- TASK -
The reply should hold every entry exactly as written and none of the pictures.

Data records
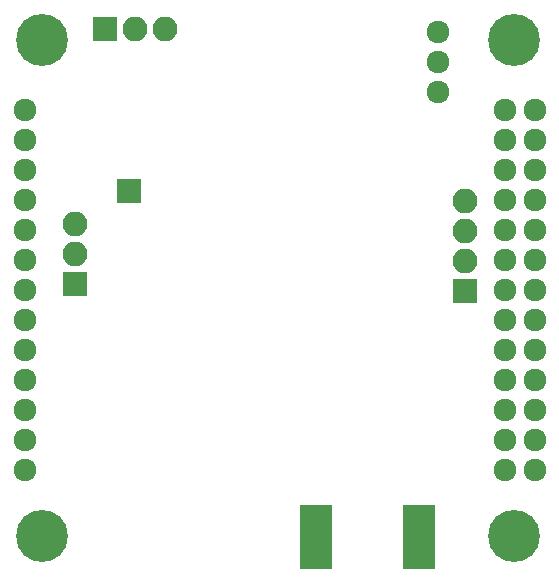
<source format=gbs>
G04 #@! TF.FileFunction,Soldermask,Bot*
%FSLAX46Y46*%
G04 Gerber Fmt 4.6, Leading zero omitted, Abs format (unit mm)*
G04 Created by KiCad (PCBNEW 4.0.7-e2-6376~61~ubuntu18.04.1) date Fri Jul  6 09:43:53 2018*
%MOMM*%
%LPD*%
G01*
G04 APERTURE LIST*
%ADD10C,0.100000*%
%ADD11R,2.100000X2.100000*%
%ADD12O,2.100000X2.100000*%
%ADD13R,2.820000X5.480000*%
%ADD14C,4.400000*%
%ADD15C,1.924000*%
G04 APERTURE END LIST*
D10*
D11*
X156845000Y-59055000D03*
D12*
X159385000Y-59055000D03*
X161925000Y-59055000D03*
D11*
X158877000Y-72771000D03*
X154305000Y-80645000D03*
D12*
X154305000Y-78105000D03*
X154305000Y-75565000D03*
D11*
X187325000Y-81280000D03*
D12*
X187325000Y-78740000D03*
X187325000Y-76200000D03*
X187325000Y-73660000D03*
D13*
X174690000Y-102050000D03*
X183450000Y-102050000D03*
D14*
X191501100Y-60003600D03*
D15*
X150041100Y-65903600D03*
X150041100Y-68443600D03*
X150041100Y-70983600D03*
X150041100Y-73523600D03*
X150041100Y-76063600D03*
X150041100Y-78603600D03*
X150041100Y-81143600D03*
X150041100Y-83683600D03*
X150041100Y-86223600D03*
X150041100Y-88763600D03*
X150041100Y-91303600D03*
X150041100Y-93843600D03*
X150041100Y-96383600D03*
X193221100Y-96383600D03*
X190681100Y-96383600D03*
X193221100Y-93843600D03*
X190681100Y-93843600D03*
X193221100Y-91303600D03*
X190681100Y-91303600D03*
X193221100Y-88763600D03*
X190681100Y-88763600D03*
X193221100Y-86223600D03*
X190681100Y-86223600D03*
X193221100Y-83683600D03*
X190681100Y-83683600D03*
X193221100Y-81143600D03*
X190681100Y-81143600D03*
X193221100Y-78603600D03*
X190681100Y-78603600D03*
X193221100Y-76063600D03*
X190681100Y-76063600D03*
X193221100Y-73523600D03*
X190681100Y-73523600D03*
X193221100Y-70983600D03*
X190681100Y-70983600D03*
X193221100Y-68443600D03*
X190681100Y-68443600D03*
X193221100Y-65903600D03*
X190681100Y-65903600D03*
X185061100Y-59323600D03*
X185061100Y-61863600D03*
X185061100Y-64403600D03*
D14*
X151501100Y-60003600D03*
X151501100Y-102003600D03*
X191501100Y-102003600D03*
M02*

</source>
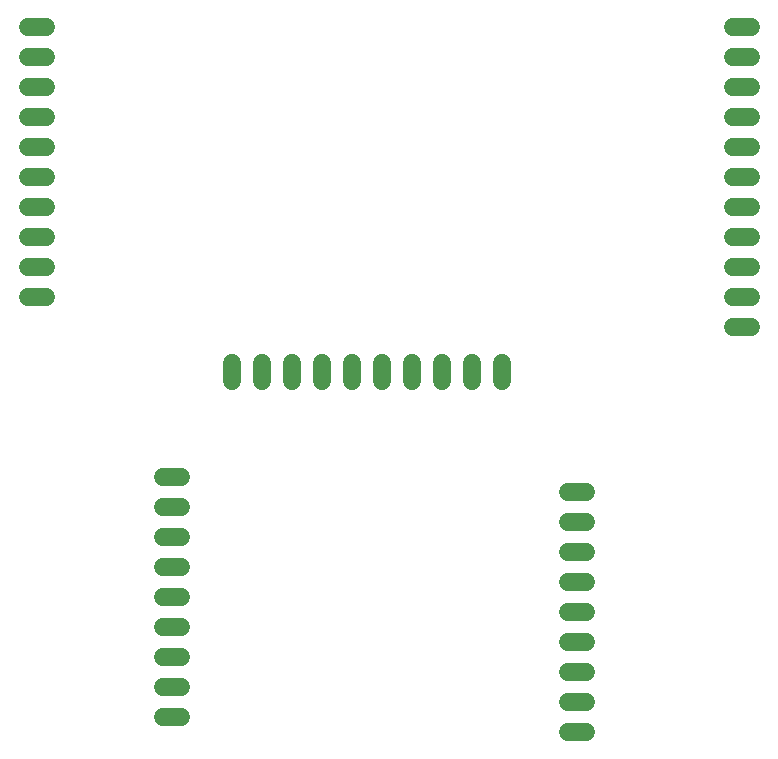
<source format=gbr>
G04 EAGLE Gerber RS-274X export*
G75*
%MOMM*%
%FSLAX34Y34*%
%LPD*%
%INBottom Copper*%
%IPPOS*%
%AMOC8*
5,1,8,0,0,1.08239X$1,22.5*%
G01*
%ADD10C,1.524000*%


D10*
X591820Y101600D02*
X576580Y101600D01*
X576580Y127000D02*
X591820Y127000D01*
X591820Y152400D02*
X576580Y152400D01*
X576580Y177800D02*
X591820Y177800D01*
X591820Y203200D02*
X576580Y203200D01*
X576580Y228600D02*
X591820Y228600D01*
X591820Y254000D02*
X576580Y254000D01*
X576580Y279400D02*
X591820Y279400D01*
X591820Y304800D02*
X576580Y304800D01*
X248920Y114300D02*
X233680Y114300D01*
X233680Y139700D02*
X248920Y139700D01*
X248920Y165100D02*
X233680Y165100D01*
X233680Y190500D02*
X248920Y190500D01*
X248920Y215900D02*
X233680Y215900D01*
X233680Y241300D02*
X248920Y241300D01*
X248920Y266700D02*
X233680Y266700D01*
X233680Y292100D02*
X248920Y292100D01*
X248920Y317500D02*
X233680Y317500D01*
X134620Y698500D02*
X119380Y698500D01*
X119380Y673100D02*
X134620Y673100D01*
X134620Y647700D02*
X119380Y647700D01*
X119380Y622300D02*
X134620Y622300D01*
X134620Y596900D02*
X119380Y596900D01*
X119380Y571500D02*
X134620Y571500D01*
X134620Y546100D02*
X119380Y546100D01*
X119380Y520700D02*
X134620Y520700D01*
X134620Y495300D02*
X119380Y495300D01*
X119380Y469900D02*
X134620Y469900D01*
X520700Y414020D02*
X520700Y398780D01*
X495300Y398780D02*
X495300Y414020D01*
X469900Y414020D02*
X469900Y398780D01*
X444500Y398780D02*
X444500Y414020D01*
X419100Y414020D02*
X419100Y398780D01*
X393700Y398780D02*
X393700Y414020D01*
X368300Y414020D02*
X368300Y398780D01*
X342900Y398780D02*
X342900Y414020D01*
X317500Y414020D02*
X317500Y398780D01*
X292100Y398780D02*
X292100Y414020D01*
X716280Y698500D02*
X731520Y698500D01*
X731520Y673100D02*
X716280Y673100D01*
X716280Y647700D02*
X731520Y647700D01*
X731520Y622300D02*
X716280Y622300D01*
X716280Y596900D02*
X731520Y596900D01*
X731520Y571500D02*
X716280Y571500D01*
X716280Y546100D02*
X731520Y546100D01*
X731520Y520700D02*
X716280Y520700D01*
X716280Y495300D02*
X731520Y495300D01*
X731520Y469900D02*
X716280Y469900D01*
X716280Y444500D02*
X731520Y444500D01*
M02*

</source>
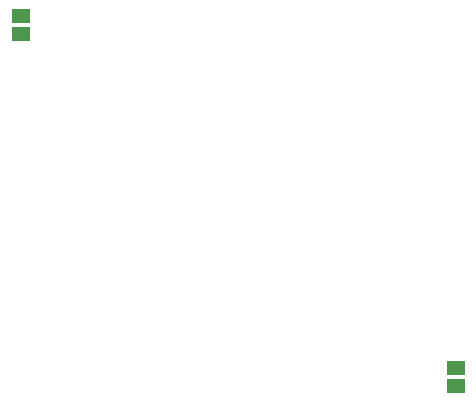
<source format=gtp>
G75*
G70*
%OFA0B0*%
%FSLAX24Y24*%
%IPPOS*%
%LPD*%
%AMOC8*
5,1,8,0,0,1.08239X$1,22.5*
%
%ADD10R,0.0630X0.0460*%
D10*
X028201Y019288D03*
X028201Y019888D03*
X042701Y008138D03*
X042701Y007538D03*
M02*

</source>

- EXERCISE RESPONSE -
<source format=gbs>
G04 #@! TF.FileFunction,Soldermask,Bot*
%FSLAX46Y46*%
G04 Gerber Fmt 4.6, Leading zero omitted, Abs format (unit mm)*
G04 Created by KiCad (PCBNEW 4.0.7-e2-6376~61~ubuntu18.04.1) date Fri Jul  6 09:43:53 2018*
%MOMM*%
%LPD*%
G01*
G04 APERTURE LIST*
%ADD10C,0.100000*%
%ADD11R,2.100000X2.100000*%
%ADD12O,2.100000X2.100000*%
%ADD13R,2.820000X5.480000*%
%ADD14C,4.400000*%
%ADD15C,1.924000*%
G04 APERTURE END LIST*
D10*
D11*
X156845000Y-59055000D03*
D12*
X159385000Y-59055000D03*
X161925000Y-59055000D03*
D11*
X158877000Y-72771000D03*
X154305000Y-80645000D03*
D12*
X154305000Y-78105000D03*
X154305000Y-75565000D03*
D11*
X187325000Y-81280000D03*
D12*
X187325000Y-78740000D03*
X187325000Y-76200000D03*
X187325000Y-73660000D03*
D13*
X174690000Y-102050000D03*
X183450000Y-102050000D03*
D14*
X191501100Y-60003600D03*
D15*
X150041100Y-65903600D03*
X150041100Y-68443600D03*
X150041100Y-70983600D03*
X150041100Y-73523600D03*
X150041100Y-76063600D03*
X150041100Y-78603600D03*
X150041100Y-81143600D03*
X150041100Y-83683600D03*
X150041100Y-86223600D03*
X150041100Y-88763600D03*
X150041100Y-91303600D03*
X150041100Y-93843600D03*
X150041100Y-96383600D03*
X193221100Y-96383600D03*
X190681100Y-96383600D03*
X193221100Y-93843600D03*
X190681100Y-93843600D03*
X193221100Y-91303600D03*
X190681100Y-91303600D03*
X193221100Y-88763600D03*
X190681100Y-88763600D03*
X193221100Y-86223600D03*
X190681100Y-86223600D03*
X193221100Y-83683600D03*
X190681100Y-83683600D03*
X193221100Y-81143600D03*
X190681100Y-81143600D03*
X193221100Y-78603600D03*
X190681100Y-78603600D03*
X193221100Y-76063600D03*
X190681100Y-76063600D03*
X193221100Y-73523600D03*
X190681100Y-73523600D03*
X193221100Y-70983600D03*
X190681100Y-70983600D03*
X193221100Y-68443600D03*
X190681100Y-68443600D03*
X193221100Y-65903600D03*
X190681100Y-65903600D03*
X185061100Y-59323600D03*
X185061100Y-61863600D03*
X185061100Y-64403600D03*
D14*
X151501100Y-60003600D03*
X151501100Y-102003600D03*
X191501100Y-102003600D03*
M02*

</source>
<source format=gbr>
G04 EAGLE Gerber RS-274X export*
G75*
%MOMM*%
%FSLAX34Y34*%
%LPD*%
%INBottom Copper*%
%IPPOS*%
%AMOC8*
5,1,8,0,0,1.08239X$1,22.5*%
G01*
%ADD10C,1.524000*%


D10*
X591820Y101600D02*
X576580Y101600D01*
X576580Y127000D02*
X591820Y127000D01*
X591820Y152400D02*
X576580Y152400D01*
X576580Y177800D02*
X591820Y177800D01*
X591820Y203200D02*
X576580Y203200D01*
X576580Y228600D02*
X591820Y228600D01*
X591820Y254000D02*
X576580Y254000D01*
X576580Y279400D02*
X591820Y279400D01*
X591820Y304800D02*
X576580Y304800D01*
X248920Y114300D02*
X233680Y114300D01*
X233680Y139700D02*
X248920Y139700D01*
X248920Y165100D02*
X233680Y165100D01*
X233680Y190500D02*
X248920Y190500D01*
X248920Y215900D02*
X233680Y215900D01*
X233680Y241300D02*
X248920Y241300D01*
X248920Y266700D02*
X233680Y266700D01*
X233680Y292100D02*
X248920Y292100D01*
X248920Y317500D02*
X233680Y317500D01*
X134620Y698500D02*
X119380Y698500D01*
X119380Y673100D02*
X134620Y673100D01*
X134620Y647700D02*
X119380Y647700D01*
X119380Y622300D02*
X134620Y622300D01*
X134620Y596900D02*
X119380Y596900D01*
X119380Y571500D02*
X134620Y571500D01*
X134620Y546100D02*
X119380Y546100D01*
X119380Y520700D02*
X134620Y520700D01*
X134620Y495300D02*
X119380Y495300D01*
X119380Y469900D02*
X134620Y469900D01*
X520700Y414020D02*
X520700Y398780D01*
X495300Y398780D02*
X495300Y414020D01*
X469900Y414020D02*
X469900Y398780D01*
X444500Y398780D02*
X444500Y414020D01*
X419100Y414020D02*
X419100Y398780D01*
X393700Y398780D02*
X393700Y414020D01*
X368300Y414020D02*
X368300Y398780D01*
X342900Y398780D02*
X342900Y414020D01*
X317500Y414020D02*
X317500Y398780D01*
X292100Y398780D02*
X292100Y414020D01*
X716280Y698500D02*
X731520Y698500D01*
X731520Y673100D02*
X716280Y673100D01*
X716280Y647700D02*
X731520Y647700D01*
X731520Y622300D02*
X716280Y622300D01*
X716280Y596900D02*
X731520Y596900D01*
X731520Y571500D02*
X716280Y571500D01*
X716280Y546100D02*
X731520Y546100D01*
X731520Y520700D02*
X716280Y520700D01*
X716280Y495300D02*
X731520Y495300D01*
X731520Y469900D02*
X716280Y469900D01*
X716280Y444500D02*
X731520Y444500D01*
M02*

</source>
<source format=gtp>
G75*
G70*
%OFA0B0*%
%FSLAX24Y24*%
%IPPOS*%
%LPD*%
%AMOC8*
5,1,8,0,0,1.08239X$1,22.5*
%
%ADD10R,0.0630X0.0460*%
D10*
X028201Y019288D03*
X028201Y019888D03*
X042701Y008138D03*
X042701Y007538D03*
M02*

</source>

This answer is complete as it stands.